Exercise goal — Down to the last line below, write out every line exactly, starting with the one that contains "Figure 7. Distribution" and leaving out the pictures.

Dataset excerpt —
+ + + +
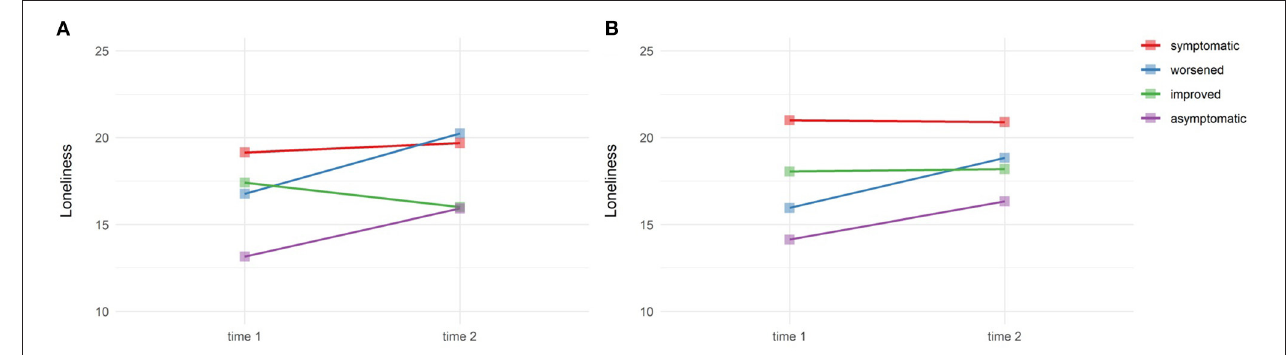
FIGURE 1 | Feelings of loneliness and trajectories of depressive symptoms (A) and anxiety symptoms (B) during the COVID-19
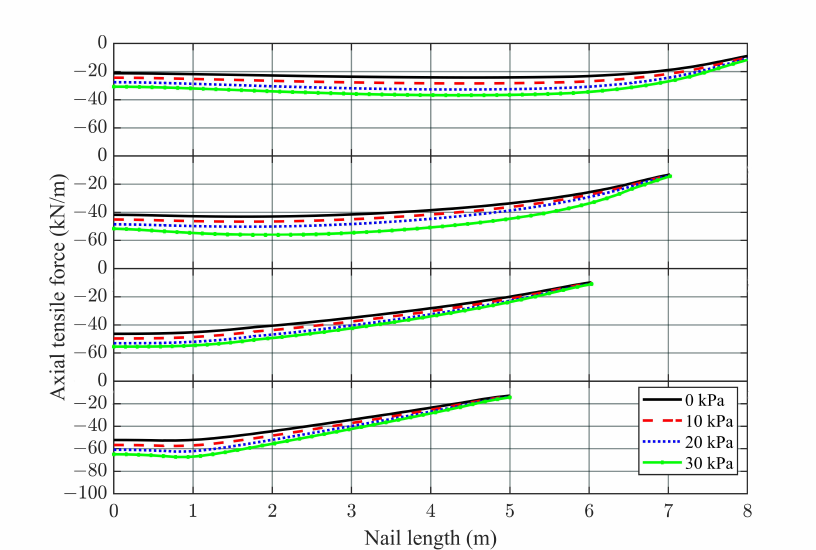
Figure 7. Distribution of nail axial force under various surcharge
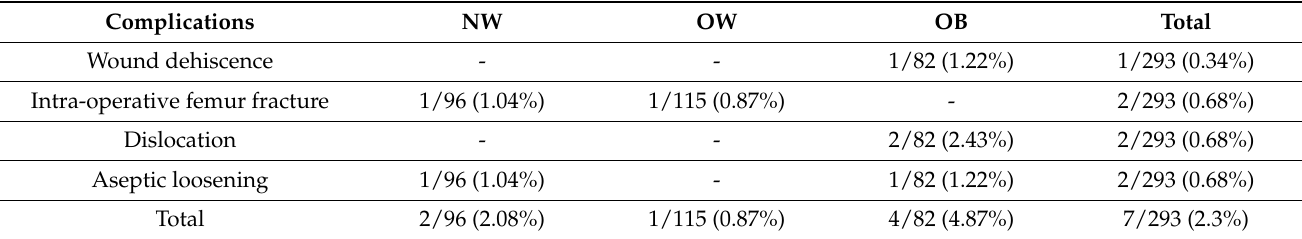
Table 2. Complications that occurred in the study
+ + + +
Expected output —
Figure 7. Distribution of nail axial force under various surcharge
Table 2. Complications that occurred in the study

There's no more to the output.